Shah Jahan Biography
Padshah Shah Jahan I (January 5, 1592 - January 22, 1666) was the ruler of the Mughal Empire from 1627 until 1658.
Although a grandson of Akbar the Great who was a very tolerant ruler he was a firmly orthodox Muslim who initiated forty-eight military campaigns against non-Muslims in less than thirty years. Following the Ottoman practice, on coming to the throne in 1628 he killed all his male relations except one who escaped to Persia.

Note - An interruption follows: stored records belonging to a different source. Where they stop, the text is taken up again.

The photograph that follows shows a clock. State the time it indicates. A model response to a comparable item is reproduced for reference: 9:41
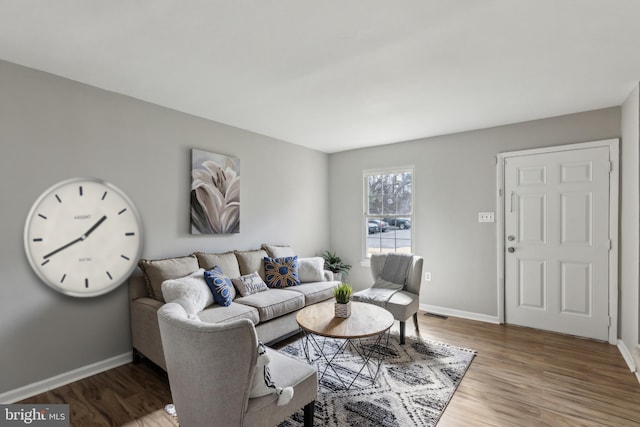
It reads 1:41
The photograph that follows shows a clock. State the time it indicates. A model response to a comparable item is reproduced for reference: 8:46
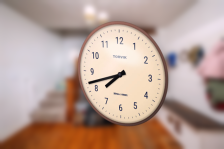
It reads 7:42
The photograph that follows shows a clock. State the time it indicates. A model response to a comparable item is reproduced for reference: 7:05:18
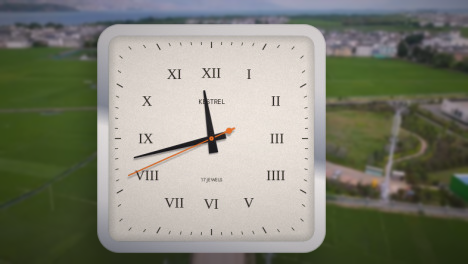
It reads 11:42:41
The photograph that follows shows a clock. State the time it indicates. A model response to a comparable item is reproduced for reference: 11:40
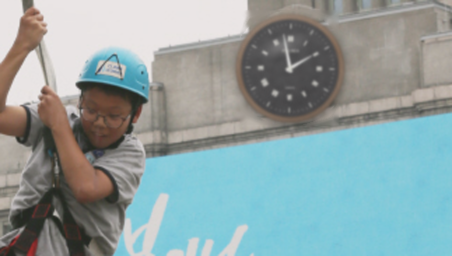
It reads 1:58
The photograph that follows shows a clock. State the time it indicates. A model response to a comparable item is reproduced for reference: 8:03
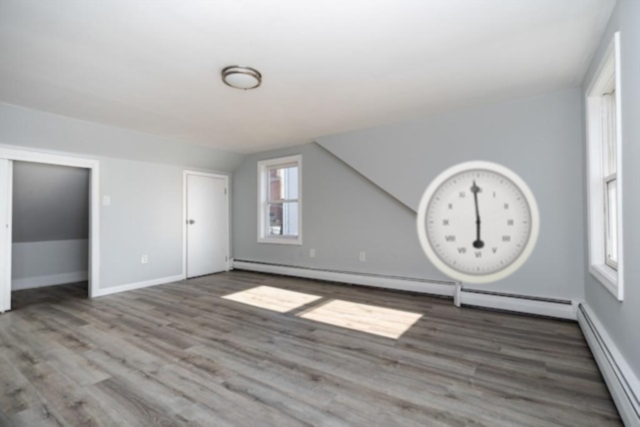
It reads 5:59
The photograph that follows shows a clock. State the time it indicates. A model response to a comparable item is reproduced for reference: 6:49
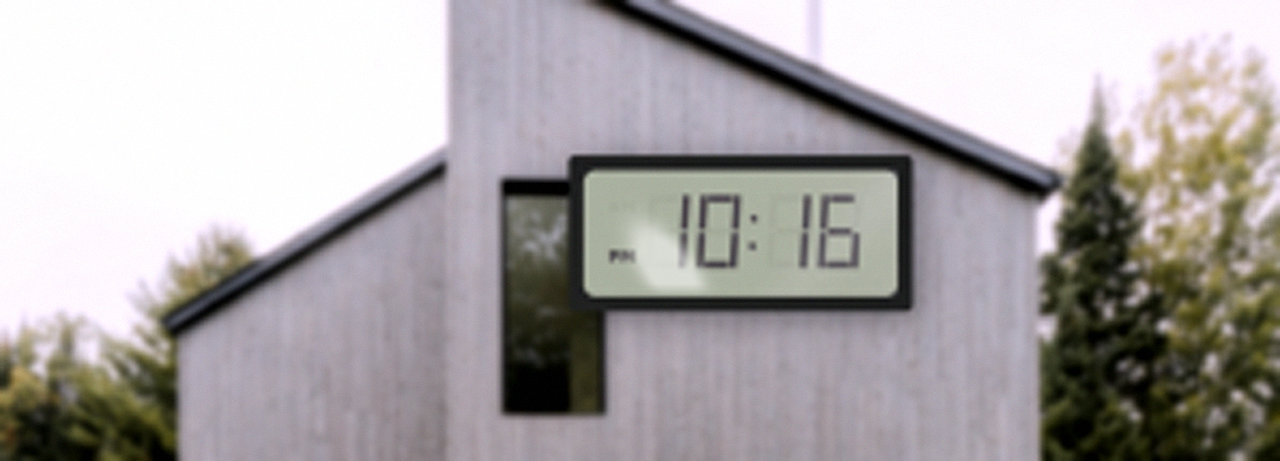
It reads 10:16
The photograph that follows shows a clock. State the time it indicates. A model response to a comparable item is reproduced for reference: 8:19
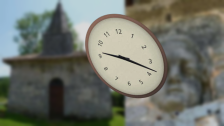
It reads 9:18
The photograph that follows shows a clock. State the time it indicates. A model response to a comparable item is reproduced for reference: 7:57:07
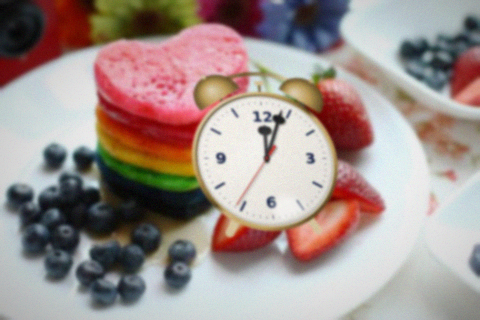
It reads 12:03:36
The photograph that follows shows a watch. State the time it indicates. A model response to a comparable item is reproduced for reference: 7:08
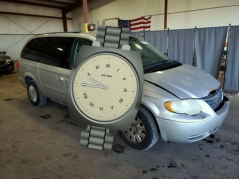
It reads 9:45
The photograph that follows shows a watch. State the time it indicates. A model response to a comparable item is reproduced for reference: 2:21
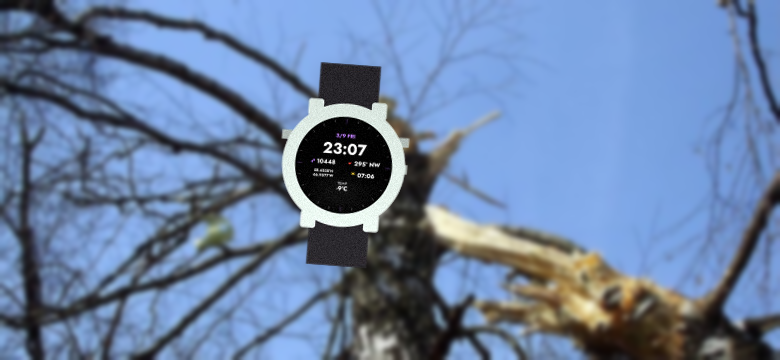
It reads 23:07
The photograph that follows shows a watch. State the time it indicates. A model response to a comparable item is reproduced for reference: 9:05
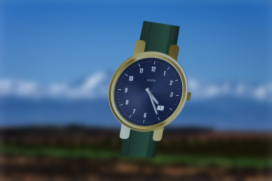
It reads 4:25
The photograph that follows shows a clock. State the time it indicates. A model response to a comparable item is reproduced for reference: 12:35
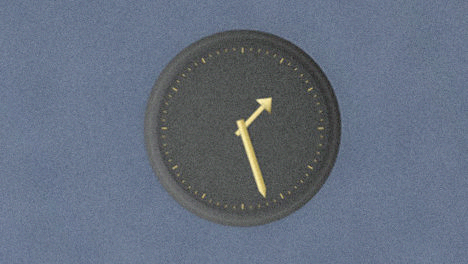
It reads 1:27
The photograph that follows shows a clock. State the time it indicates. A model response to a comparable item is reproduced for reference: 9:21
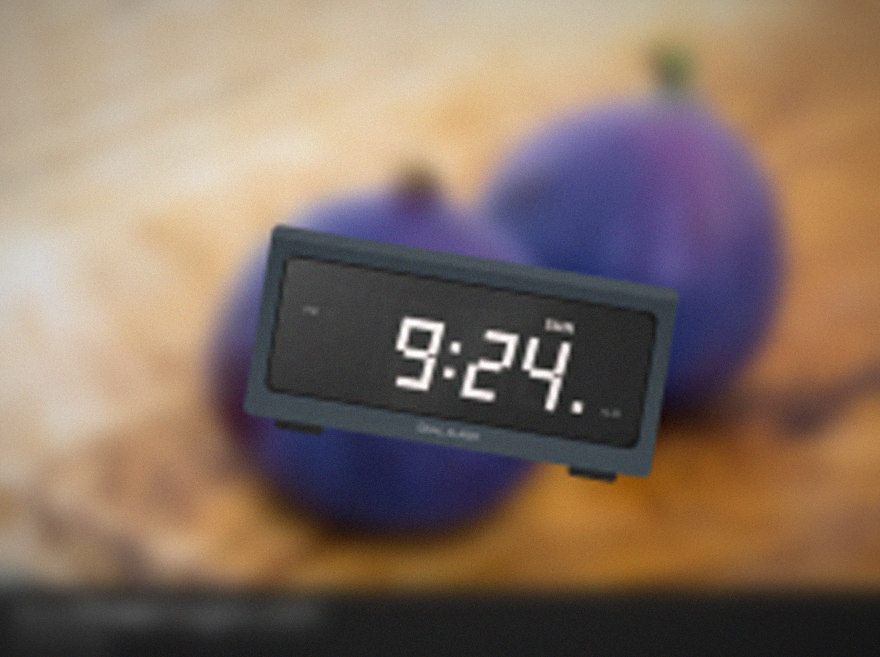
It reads 9:24
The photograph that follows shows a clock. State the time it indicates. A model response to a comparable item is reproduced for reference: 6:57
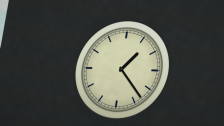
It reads 1:23
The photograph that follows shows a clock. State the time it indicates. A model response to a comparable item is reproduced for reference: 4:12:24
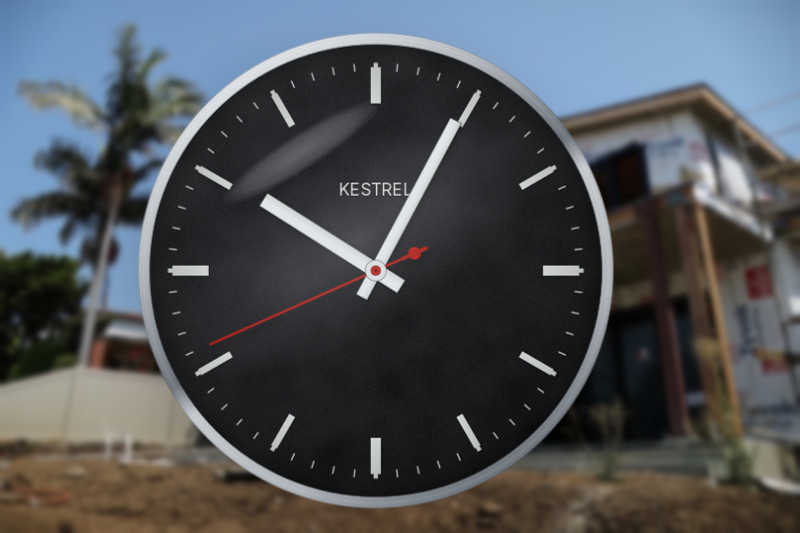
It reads 10:04:41
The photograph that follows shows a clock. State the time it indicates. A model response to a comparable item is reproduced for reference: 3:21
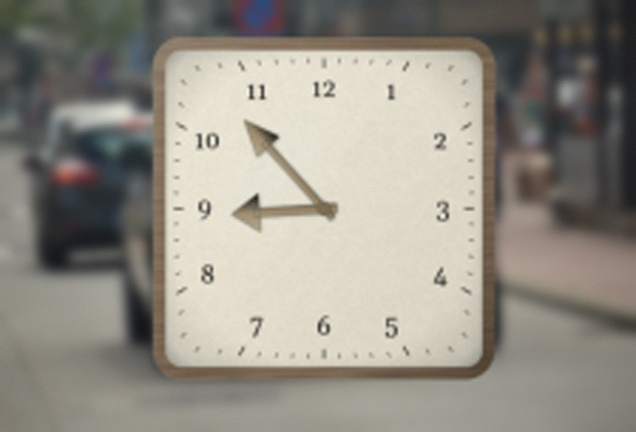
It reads 8:53
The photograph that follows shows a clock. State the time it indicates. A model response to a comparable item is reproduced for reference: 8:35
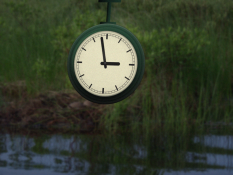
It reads 2:58
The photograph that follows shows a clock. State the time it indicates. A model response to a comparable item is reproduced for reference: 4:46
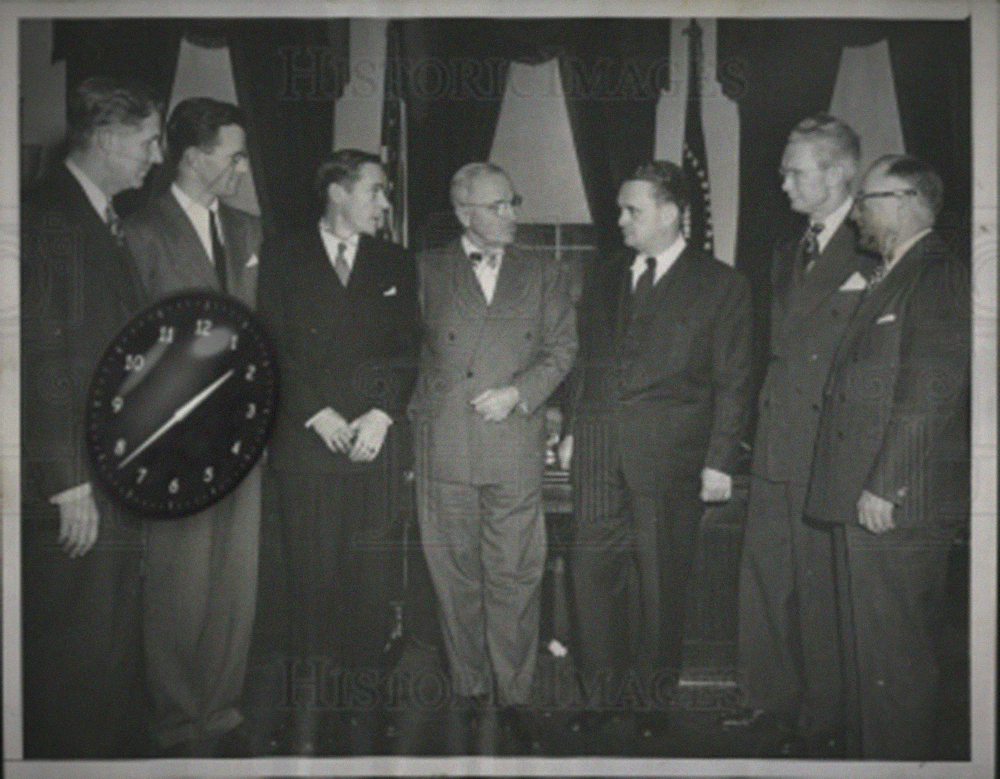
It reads 1:38
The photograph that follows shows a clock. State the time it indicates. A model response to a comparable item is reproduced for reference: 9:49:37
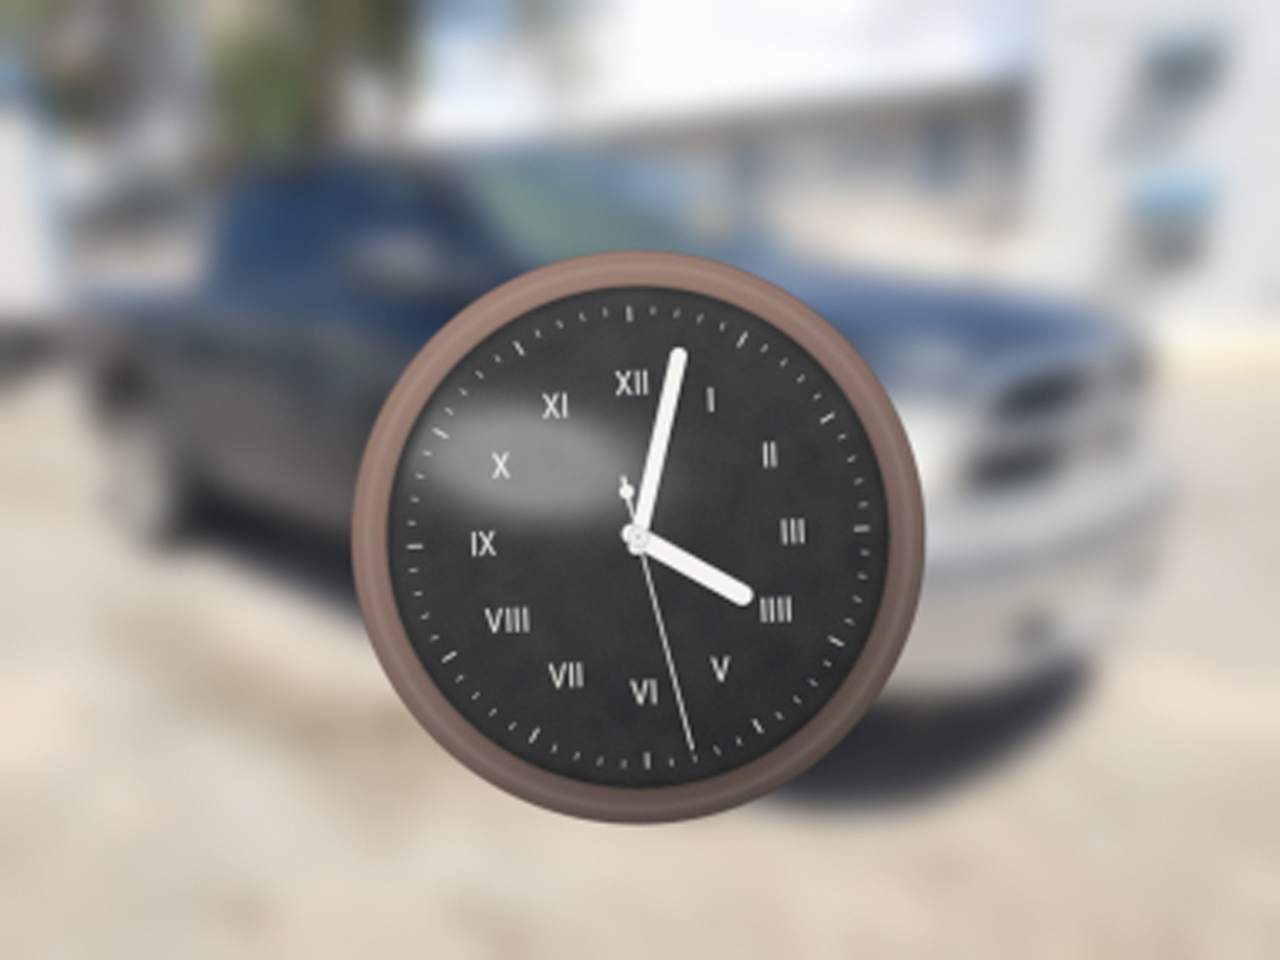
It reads 4:02:28
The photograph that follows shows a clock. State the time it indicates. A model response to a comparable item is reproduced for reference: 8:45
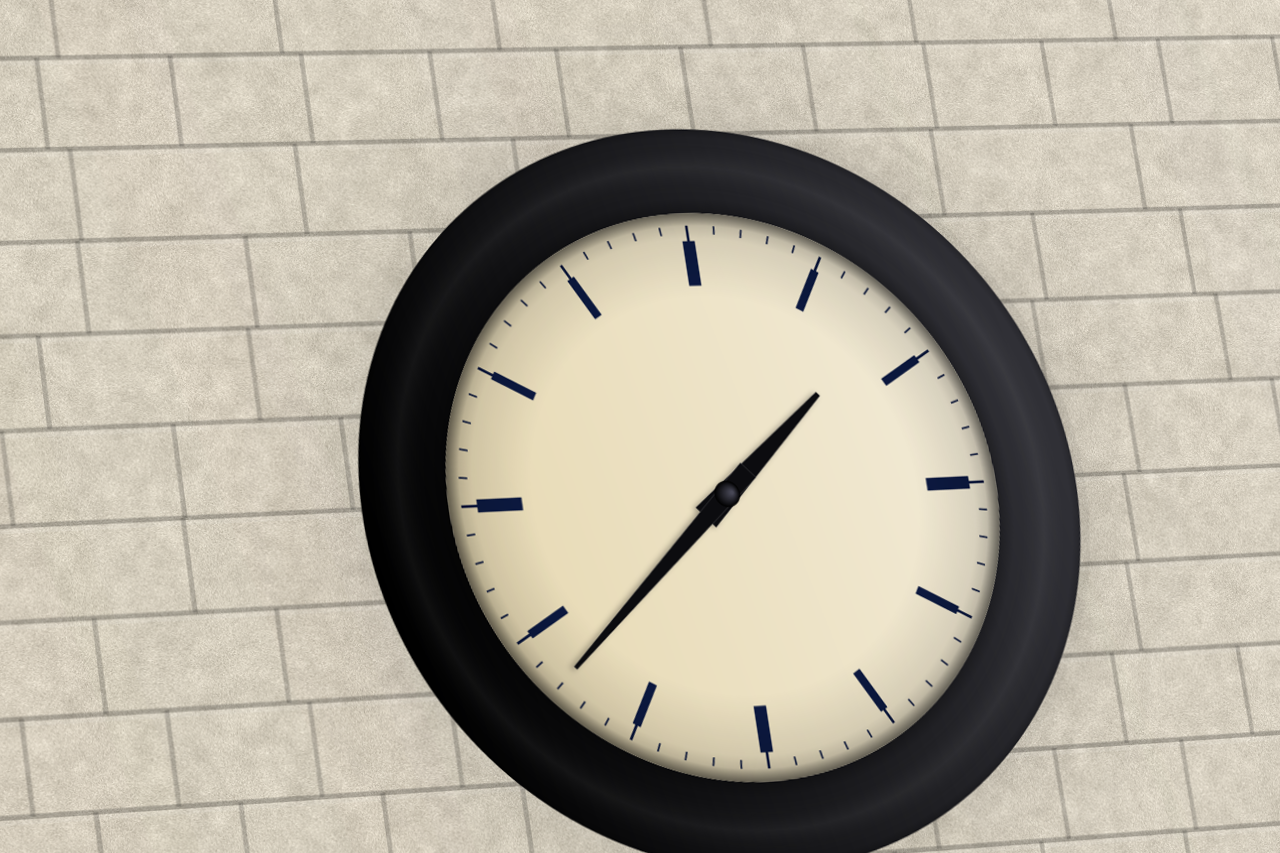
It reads 1:38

In Benares during his reign 76 Hindu temples were destroyed, as well as Christian churches at Agra and Lahore. At the end of the three month siege of the Portuguese enclave of Hugh, he had ten thousand inhabitants massacred and four thousand were later killed after refusing to convert to Islam.
He commissioned the building of the Taj Mahal in Agra, for his first wife Empress Mumtaz Mahal (meaning 'the first lady of the palace'). Shah Jahan had 5,000 concubines and also conducted affairs with his daughters Chamani and Jahanara.
But for the last five years of his life he was imprisoned by his son Aurangzeb in a room Agra Fort, tended only by his eldest daughter Jahanara Begum, with a direct view of the building. This was punishment for his endorsing Dara Shikoh, Aurangzeb's older brother in the fight for succession, but it was a better fate than he might have expected; most Mughal Emperors killed their fathers upon succession.